ふと気がつくとあなたは、古びた地下街の、怪しげな扉の前に佇んでいた。見知らぬ男があなたに声をかける。案内人と名乗った男はあなたを客と呼び、こう言った。ここはアニマ地下飲食街、美味しいものが食べられる場所だよ、とーーー。

プレイヤーはアニマ地下飲食街に迷い込んだ客となり、三つの「ニンゲン用の店」の中から一つを選んで、食事をすることになる。案内人の男や店の主人達は皆、獣の耳や尾を持っていて、どうやら人ではないらしい。「美味しいものが食べられる」という言葉の真意とは?果たしてあなたは無事に飲食街を出ることができるのか・・・。ゲーム製作者はイラストレーターの鳥野いとせ氏で、各店で提供される食事のイラストはご自身で描かれたものらしく、どれもとても美味しそうだ。食事を楽しむ合間に店主と会話ができるのだが、選択によってエンディングが分岐する。
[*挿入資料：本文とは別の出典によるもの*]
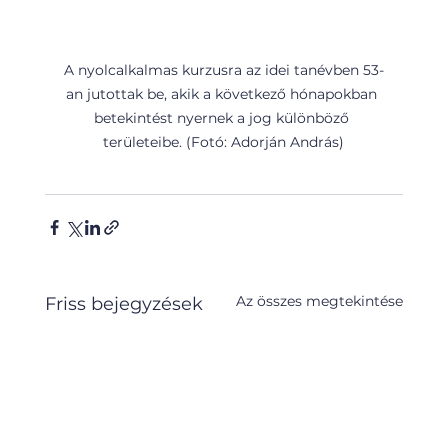
A nyolcalkalmas kurzusra az idei tanévben 53-
an jutottak be, akik a következő hónapokban 
betekintést nyernek a jog különböző 
területeibe. (Fotó: Adorján András)
Az összes megtekintése
Friss bejegyzések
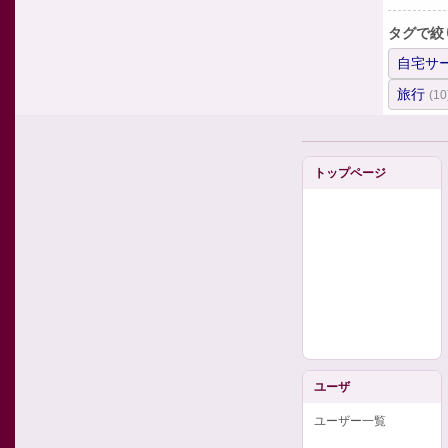
タグで絞
自宅サ
旅行
(10
トップページ
ユーザ
ユーザー一覧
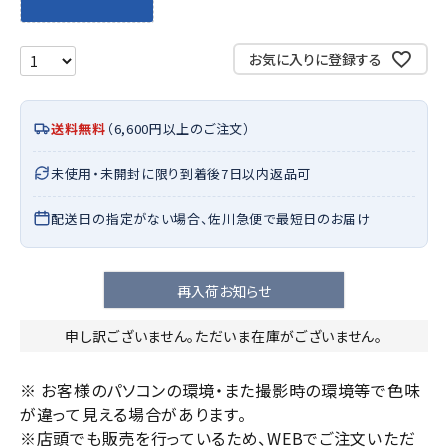
お気に入りに登録する
送料無料
（6,600円以上のご注文）
未使用・未開封に限り到着後7日以内返品可
配送日の指定がない場合、佐川急便で最短日のお届け
再入荷お知らせ
申し訳ございません。ただいま在庫がございません。
※ お客様のパソコンの環境・また撮影時の環境等で色味
が違って見える場合があります。
※店頭でも販売を行っているため、WEBでご注文いただ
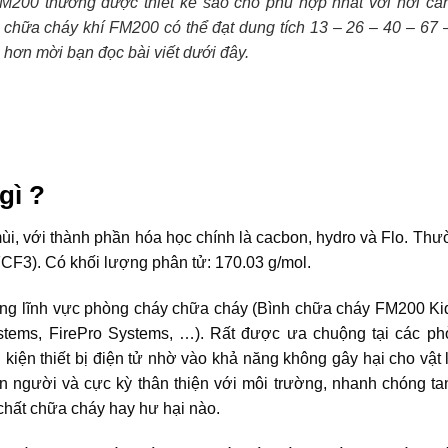
M200 thường được thiết kế sao cho phù hợp nhất với nơi cầ
h chữa cháy khí FM200 có thể đạt dung tích 13 – 26 – 40 – 67 
 hơn mời bạn đọc bài viết dưới đây.
gì ?
i, với thành phần hóa học chính là cacbon, hydro và Flo. Th
CF3). Có khối
l
ư
ợng phân tử
:
170.03
g/mol.
rong lĩnh vực phòng cháy chữa cháy (Bình chữa cháy FM200 K
stems, FirePro Systems, …). Rất được ưa chuộng tại các ph
 kiện thiết bị điện tử nhờ vào khả năng không gây hại cho vật 
 người và cực kỳ thân thiện với môi trường, nhanh chóng ta
chất chữa cháy hay hư hại nào.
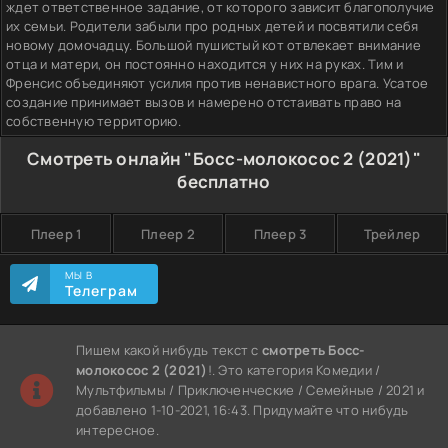
ждет ответственное задание, от которого зависит благополучие
их семьи. Родители забыли про родных детей и посвятили себя
новому домочадцу. Большой пушистый кот отвлекает внимание
отца и матери, он постоянно находится у них на руках. Тим и
Френсис объединяют усилия против ненавистного врага. Усатое
создание принимает вызов и намерено отстаивать право на
собственную территорию.
Смотреть онлайн "Босс-молокосос 2 (2021)"
бесплатно
Плеер 1
Плеер 2
Плеер 3
Трейлер
МЫ В
Телеграм
Пишем какой нибудь текст с
смотреть Босс-
молокосос 2 (2021)
!. Это категория Комедии /
Мультфильмы / Приключенческие / Семейные / 2021 и
добавлено 1-10-2021, 16:43. Придумайте что нибудь
интересное.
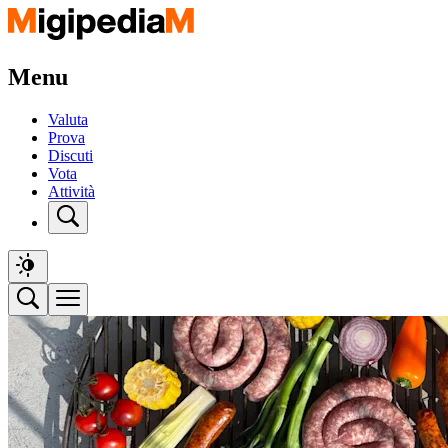
Menu
Valuta
Prova
Discuti
Vota
Attività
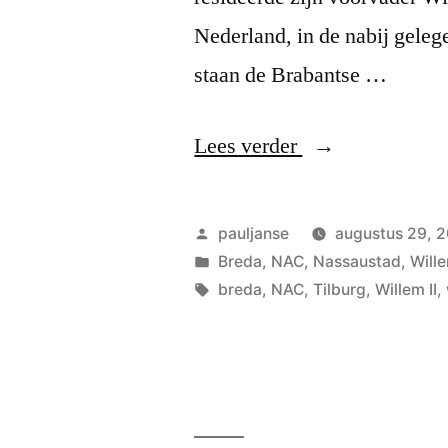
Nederland, in de nabij gele
staan de Brabantse …
“Derby”
Lees verder
Geplaatst
pauljanse
augustus 29, 
door
Geplaatst
Breda
,
NAC
,
Nassaustad
,
Will
in
Tags:
breda
,
NAC
,
Tilburg
,
Willem II
,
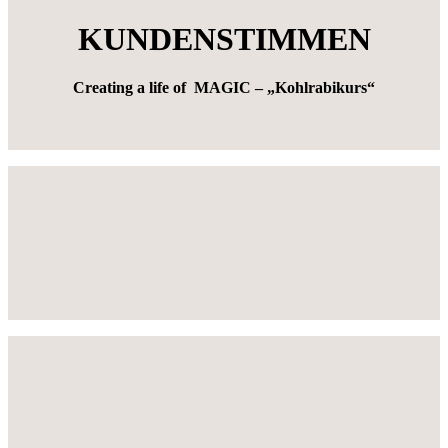
KUNDENSTIMMEN
Creating a life of MAGIC
– „Kohlrabikurs“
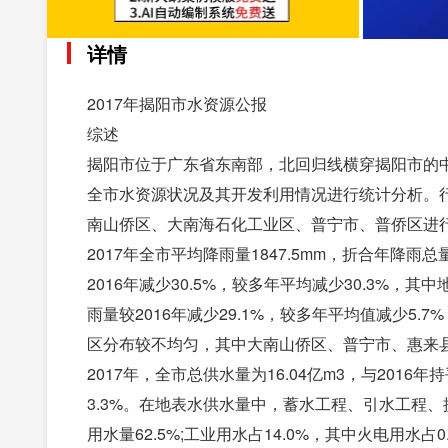
详情
2017年揭阳市水资源公报
综述
揭阳市位于广东省东南部，北回归线横穿揭阳市的中
全市水资源状况及其开发利用情况进行统计分析。
南山侨区、大南海石化工业区、普宁市、普侨区进
2017年全市平均降雨量1847.5mm，折合年降雨总量
2016年减少30.5%，较多年平均减少30.3%，其中
雨量较2016年减少29.1%，较多年平均值减少5.7
区分布较不均匀，其中大南山侨区、普宁市、惠来
2017年，全市总供水量为16.04亿m3，与201
3.3%。在地表水供水量中，蓄水工程、引水工程、提水
用水量62.5%;工业用水占14.0%，其中火电用水占0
様々なエンディングを見ることで、登場人物達がそれぞれ抱えている事情や、物語の全貌が把握できるようになっている。いわゆるループもので、プレイヤーはエンディングを回収しつつ、繰り返しプレイして真相に辿り着くのだが、なぜプレイヤーがループして、何度も初めからやり直すのかについて、ストーリー内で裏付けがされている。ネタバレになるため詳しくは明かせないが、その部分にこそ、この物語の愛と恐怖がある。あなたのための、魂を削る献身。応えるには、どうすればいいのだろう。自らを捧げるほかに、いったいどうすれば?

こちらのゲーム『アニマ地下飲食街』は、ノベルゲームコレクションというサイトで無料公開されており、スマホやPCで気軽にプレイすることができる。無料とは思えないほど凝っていて、優しい気持ちになれる作品なので、ぜひ遊んでみてください。